Плывущий против течения
А. А. Зализняк. Из заметок о любительской лингвистике. — М., Издательство «Русскiй Миръ», ОАО «Московские учебники», 2010.
Книга академика Андрея Анатольевича Зализняка «Из заметок о любительской лингвистике» адресована, как принято говорить, самому широкому кругу читателей. Написанная исключительно чётким и ясным языком, не перегруженная терминами, изобилующая примерами, она будет понятна и интересна и школьникам, и их родителям, не занимающимся лингвистикой профессионально.
Подробнее всего в книге обсуждается так называемая «новая хронология» математика А. Т. Фоменко. Автор убедительно показывает, что в этих трудах лингвистические и филологические вопросы решаются абсурдно. Например, действует постулат о приоритете письменной формы языка над устной (тогда как большинство языков мира вообще не имеют письменности). Исторические утверждения основываются на любительских рассуждениях о происхождении слов и о свободном «переходе» слов из одного языка в другой.

* СПИСОК СТРОК
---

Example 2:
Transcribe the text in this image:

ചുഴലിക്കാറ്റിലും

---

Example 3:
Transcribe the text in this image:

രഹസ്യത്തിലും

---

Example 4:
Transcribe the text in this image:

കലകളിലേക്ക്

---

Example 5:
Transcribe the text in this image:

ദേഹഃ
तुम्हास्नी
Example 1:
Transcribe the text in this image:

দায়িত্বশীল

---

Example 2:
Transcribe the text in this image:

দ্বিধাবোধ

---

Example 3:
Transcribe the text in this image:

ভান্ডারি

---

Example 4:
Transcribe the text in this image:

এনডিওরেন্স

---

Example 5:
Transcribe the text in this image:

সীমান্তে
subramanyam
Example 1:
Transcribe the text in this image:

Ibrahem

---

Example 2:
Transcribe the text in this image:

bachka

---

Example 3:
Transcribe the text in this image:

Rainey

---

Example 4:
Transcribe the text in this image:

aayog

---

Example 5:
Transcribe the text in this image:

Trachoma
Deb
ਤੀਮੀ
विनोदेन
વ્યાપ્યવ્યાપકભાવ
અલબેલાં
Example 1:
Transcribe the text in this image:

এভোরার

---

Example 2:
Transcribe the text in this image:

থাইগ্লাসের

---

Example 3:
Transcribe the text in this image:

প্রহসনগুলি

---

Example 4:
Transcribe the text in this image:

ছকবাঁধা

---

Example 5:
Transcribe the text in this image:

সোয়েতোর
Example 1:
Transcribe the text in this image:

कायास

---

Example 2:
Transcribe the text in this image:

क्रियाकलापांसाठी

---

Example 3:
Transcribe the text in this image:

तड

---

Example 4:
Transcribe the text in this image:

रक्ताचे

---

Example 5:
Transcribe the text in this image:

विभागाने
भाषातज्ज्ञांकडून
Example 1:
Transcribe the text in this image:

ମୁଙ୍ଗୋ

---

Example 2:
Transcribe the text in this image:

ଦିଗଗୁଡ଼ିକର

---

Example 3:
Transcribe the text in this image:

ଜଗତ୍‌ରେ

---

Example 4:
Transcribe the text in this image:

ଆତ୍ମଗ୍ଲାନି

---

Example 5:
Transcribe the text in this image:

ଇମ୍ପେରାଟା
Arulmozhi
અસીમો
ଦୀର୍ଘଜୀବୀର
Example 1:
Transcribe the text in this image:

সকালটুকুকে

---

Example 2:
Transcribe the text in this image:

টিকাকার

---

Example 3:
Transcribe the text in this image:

* ЧТО НУЖНО СДЕЛАТЬ
• 1. Чьи труды о «новой хронологии» подробнее всего разбираются в книге, о которой говорится в рецензии на книгу Зализняка?
• 2. Изложите кратко, в виде списка, абзац рецензии на книгу Зализняка, который начинается словами «Подробнее всего в книге обсуждается».
• 3. Продолжите рецензию на книгу Зализняка, начав сразу после её последнего предложения.

* ПОЛУЧЕННЫЕ ОТВЕТЫ
• 1. Труды математика А. Т. Фоменко.

• 2.
- Больше всего внимания в книге уделено «новой хронологии» математика А. Т. Фоменко.
- Автор убедительно показывает, что лингвистические и филологические вопросы в этих трудах решаются абсурдно.
- Там действует постулат о приоритете письменной формы языка над устной, хотя у большинства языков мира письменности нет.
- Исторические утверждения основаны на любительских рассуждениях о происхождении слов и об их свободном «переходе» из одного языка в другой.

• 3.
В начале книги А. А. Зализняк характеризует любительскую лингвистику в целом («Что такое любительская лингвистика?»). Это довольно популярное занятие, и лингвистам-любителям свойственно делать различные смелые обобщения и гипотезы, в том числе по радио и телевидению. Зачастую любительские рассуждения имеют под собой в качестве основы некоторые изначально ложные предположения (например, о превосходстве одного народа над другими), которые авторам хочется доказать с помощью лингвистики. То есть рассуждающий заранее знает, к какому выводу он хочет прийти, и из языка отбирает те случайные созвучия, которые подтверждают мнимую теорию, а все остальные отбрасывает как несущественные. Как пишет автор, «отношение лингвиста-любителя к рассматриваемому им слову можно оценить лишь как крайне неуважительное: «не одна буква, так другая — велика ли разница!”».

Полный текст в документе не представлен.